« Phoenix, pour que chacun ait sa maison. » Ce slogan publicitaire qui a marqué les années 1970 a fait du groupe Geoxia, constructeur des célèbres maisons Phénix, un symbole de l’accès de masse à la maison unifamiliale. Son modèle s’est effondré. Le tribunal de commerce de Nanterre a placé quatorze sociétés sur les dix-sept du groupe en liquidation judiciaire, mardi 28 juin, faute d’offres de repreneurs pour son activité.
« J’y ai cru jusqu’à la dernière minute, c’est un peu comme si le sol s’effondrait sous mes pieds », a réagi Lucy Grolleau, secrétaire du comité social et économique (CSE) de l’entreprise. Liquidation « prend effet immédiatement »elle a ajouté, « J’ai demandé à tous les salariés de quitter leur lieu de travail ». Geoxia, qui a réalisé un chiffre d’affaires de 252 millions d’euros en 2021, employait près de 1 150 personnes.
« Une nouvelle audience est prévue le 5 juillet pour examiner la poursuite d’activité des usines Geoxia pendant trois mois, afin de produire les pièces utiles aux projets en cours », a détaillé le groupe dans un communiqué. L’AGS (régime de garantie des salaires) « saisie du dossier, afin que les salariés de Geoxia puissent recevoir rapidement ce qui leur est dû »ajoute le groupe.
Le grand plan de licenciements, qui cible les entreprises de plus de 200 salariés, a été activé, a expliqué Bercy, « pour aider les employés à trouver un emploi dans un secteur connu pour être en forte demande de main-d’œuvre ».
Faute d’accès au financement bancaire, après des difficultés initiales à la fin des années 2000, la direction de Geoxia a frappé à la porte du ministère de l’Économie pour exiger 70 millions d’euros. Elle s’était opposée à la levée de l’irrecevabilité.
« L’État ne peut pas financer seul les pertes passées et futures, sans aucun actionnaire. Il peut accompagner un repreneur mais ne peut se substituer à un actionnairea décidé Bercy. L’absence de repreneur est en effet le signal des difficultés structurelles de l’entreprise. »
Inquiétude pour les chantiers en cours
Cependant, les travaux en cours doivent être achevés. « Phoenix a 300 maisons à terminer », ce qui représente trois mois de travail, a assuré Fernando Cabete Neves, délégué syndical CFTC. Les trois usines de l’entreprise, qui fabriquait elle-même les dalles et charpentes de ses maisons, ont obtenu un sursis : l’Etat a décidé de financer leur poursuite d’activité pour mener à bien les chantiers en cours, a signifié le ministère de l’Economie à l’Agence France- Presse.
Pour les chantiers ouverts, les assureurs prendront le relais, a précisé Bercy, en recrutant de la main-d’œuvre et en prenant en charge les pénalités de retard et les surcoûts. « Ce sont eux qui contacteront les assurés dans les prochains jours pour les tenir informés des prochaines étapes pour mener à bien leurs travaux »poursuit le ministère.
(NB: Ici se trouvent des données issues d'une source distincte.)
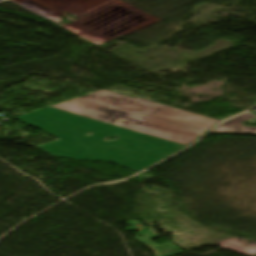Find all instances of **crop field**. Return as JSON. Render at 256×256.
<instances>
[{"label":"crop field","mask_w":256,"mask_h":256,"mask_svg":"<svg viewBox=\"0 0 256 256\" xmlns=\"http://www.w3.org/2000/svg\"><path fill=\"white\" fill-rule=\"evenodd\" d=\"M254 114L244 113L239 115L215 128L213 131L221 132H247V133H256V127H245L242 125V122L246 119L254 117Z\"/></svg>","instance_id":"412701ff"},{"label":"crop field","mask_w":256,"mask_h":256,"mask_svg":"<svg viewBox=\"0 0 256 256\" xmlns=\"http://www.w3.org/2000/svg\"><path fill=\"white\" fill-rule=\"evenodd\" d=\"M51 107L110 124L127 123V126L122 128L186 145L219 122L106 90H99Z\"/></svg>","instance_id":"ac0d7876"},{"label":"crop field","mask_w":256,"mask_h":256,"mask_svg":"<svg viewBox=\"0 0 256 256\" xmlns=\"http://www.w3.org/2000/svg\"><path fill=\"white\" fill-rule=\"evenodd\" d=\"M16 119L61 139L40 147L52 156L109 161L137 172L186 147L49 107ZM112 135L119 139L103 140Z\"/></svg>","instance_id":"8a807250"},{"label":"crop field","mask_w":256,"mask_h":256,"mask_svg":"<svg viewBox=\"0 0 256 256\" xmlns=\"http://www.w3.org/2000/svg\"><path fill=\"white\" fill-rule=\"evenodd\" d=\"M113 125H116V126H126V124H113Z\"/></svg>","instance_id":"f4fd0767"},{"label":"crop field","mask_w":256,"mask_h":256,"mask_svg":"<svg viewBox=\"0 0 256 256\" xmlns=\"http://www.w3.org/2000/svg\"><path fill=\"white\" fill-rule=\"evenodd\" d=\"M140 236H143V238H141ZM157 237L159 236L156 235V232H154L153 229L150 228V230H140L139 234L135 237V239L151 249L157 256H174L183 253V251L179 247L175 246L170 242L160 246L152 243L151 241Z\"/></svg>","instance_id":"34b2d1b8"}]
</instances>
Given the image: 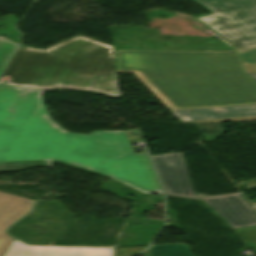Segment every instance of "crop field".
Segmentation results:
<instances>
[{"label": "crop field", "mask_w": 256, "mask_h": 256, "mask_svg": "<svg viewBox=\"0 0 256 256\" xmlns=\"http://www.w3.org/2000/svg\"><path fill=\"white\" fill-rule=\"evenodd\" d=\"M43 91L0 85V171L61 164L162 194L147 154H133L132 131H64L45 111Z\"/></svg>", "instance_id": "obj_1"}, {"label": "crop field", "mask_w": 256, "mask_h": 256, "mask_svg": "<svg viewBox=\"0 0 256 256\" xmlns=\"http://www.w3.org/2000/svg\"><path fill=\"white\" fill-rule=\"evenodd\" d=\"M118 73H134L168 109L256 103V48L237 52L115 50Z\"/></svg>", "instance_id": "obj_2"}, {"label": "crop field", "mask_w": 256, "mask_h": 256, "mask_svg": "<svg viewBox=\"0 0 256 256\" xmlns=\"http://www.w3.org/2000/svg\"><path fill=\"white\" fill-rule=\"evenodd\" d=\"M111 45L80 35L45 50L18 46L0 84L54 91H96L120 96Z\"/></svg>", "instance_id": "obj_3"}, {"label": "crop field", "mask_w": 256, "mask_h": 256, "mask_svg": "<svg viewBox=\"0 0 256 256\" xmlns=\"http://www.w3.org/2000/svg\"><path fill=\"white\" fill-rule=\"evenodd\" d=\"M151 157L166 195L201 200L233 228L256 225V213L240 193L207 197L195 196L181 153Z\"/></svg>", "instance_id": "obj_4"}, {"label": "crop field", "mask_w": 256, "mask_h": 256, "mask_svg": "<svg viewBox=\"0 0 256 256\" xmlns=\"http://www.w3.org/2000/svg\"><path fill=\"white\" fill-rule=\"evenodd\" d=\"M193 1L211 12L196 20L238 50L256 47V0Z\"/></svg>", "instance_id": "obj_5"}, {"label": "crop field", "mask_w": 256, "mask_h": 256, "mask_svg": "<svg viewBox=\"0 0 256 256\" xmlns=\"http://www.w3.org/2000/svg\"><path fill=\"white\" fill-rule=\"evenodd\" d=\"M180 122H234L256 120V105L171 111Z\"/></svg>", "instance_id": "obj_6"}, {"label": "crop field", "mask_w": 256, "mask_h": 256, "mask_svg": "<svg viewBox=\"0 0 256 256\" xmlns=\"http://www.w3.org/2000/svg\"><path fill=\"white\" fill-rule=\"evenodd\" d=\"M111 248L28 246L14 239L4 256H112Z\"/></svg>", "instance_id": "obj_7"}, {"label": "crop field", "mask_w": 256, "mask_h": 256, "mask_svg": "<svg viewBox=\"0 0 256 256\" xmlns=\"http://www.w3.org/2000/svg\"><path fill=\"white\" fill-rule=\"evenodd\" d=\"M33 203L34 200L0 192V256L13 239L5 229L29 212Z\"/></svg>", "instance_id": "obj_8"}, {"label": "crop field", "mask_w": 256, "mask_h": 256, "mask_svg": "<svg viewBox=\"0 0 256 256\" xmlns=\"http://www.w3.org/2000/svg\"><path fill=\"white\" fill-rule=\"evenodd\" d=\"M151 256H192L186 244L150 246Z\"/></svg>", "instance_id": "obj_9"}, {"label": "crop field", "mask_w": 256, "mask_h": 256, "mask_svg": "<svg viewBox=\"0 0 256 256\" xmlns=\"http://www.w3.org/2000/svg\"><path fill=\"white\" fill-rule=\"evenodd\" d=\"M16 46L17 43L0 36V74Z\"/></svg>", "instance_id": "obj_10"}, {"label": "crop field", "mask_w": 256, "mask_h": 256, "mask_svg": "<svg viewBox=\"0 0 256 256\" xmlns=\"http://www.w3.org/2000/svg\"><path fill=\"white\" fill-rule=\"evenodd\" d=\"M251 247L256 250V226L237 229Z\"/></svg>", "instance_id": "obj_11"}, {"label": "crop field", "mask_w": 256, "mask_h": 256, "mask_svg": "<svg viewBox=\"0 0 256 256\" xmlns=\"http://www.w3.org/2000/svg\"><path fill=\"white\" fill-rule=\"evenodd\" d=\"M256 82V74H248Z\"/></svg>", "instance_id": "obj_12"}, {"label": "crop field", "mask_w": 256, "mask_h": 256, "mask_svg": "<svg viewBox=\"0 0 256 256\" xmlns=\"http://www.w3.org/2000/svg\"><path fill=\"white\" fill-rule=\"evenodd\" d=\"M256 208V207H255Z\"/></svg>", "instance_id": "obj_13"}]
</instances>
Modèle économique fragilisé
Créée en 1946, Maisons Phénix s’est développée en France grâce à un modèle standardisé de maison individuelle, rapide et peu coûteuse à construire. Le groupe fabriquait ses charpentes dans ses propres usines, puis les charpentes métalliques, apportées prêtes à l’emploi sur les chantiers. Il avait connu les premières difficultés à la fin des années 2000, qui lui avaient coupé l’accès au financement bancaire.
« C’est un peu un choc dans le monde de la construction, car c’était la marque la plus connue, mais les mésaventures de Geoxia ne sont pas forcément représentatives du marché de la maison individuelle ces dernières années »a réagi Damien Hereng, président de la Fédération des constructeurs de maisons individuelles.
La hausse des prix de l’immobilier et le tarissement des aides à l’accession à la propriété, qui ont éloigné les ménages modestes de l’achat immobilier, l’ont privé de son cœur de cible. Et le groupe n’a pas réussi à monter en gamme à temps. La crise sanitaire, puis la guerre en Ukraine, ainsi que la flambée des prix des matières et de l’énergie qui les accompagnaient, lui ont porté le coup fatal.
« Avec les contraintes de construction qui se sont ajoutées année après année, la flambée des prix des matériaux et la hausse des prix des terrains, le client moyen qui achète une maison aujourd’hui est sensiblement différent de celui qui l’a achetée. il y a cinq ou six ansrésume Damien Hereng, président de la Fédération française des constructeurs de maisons individuelles.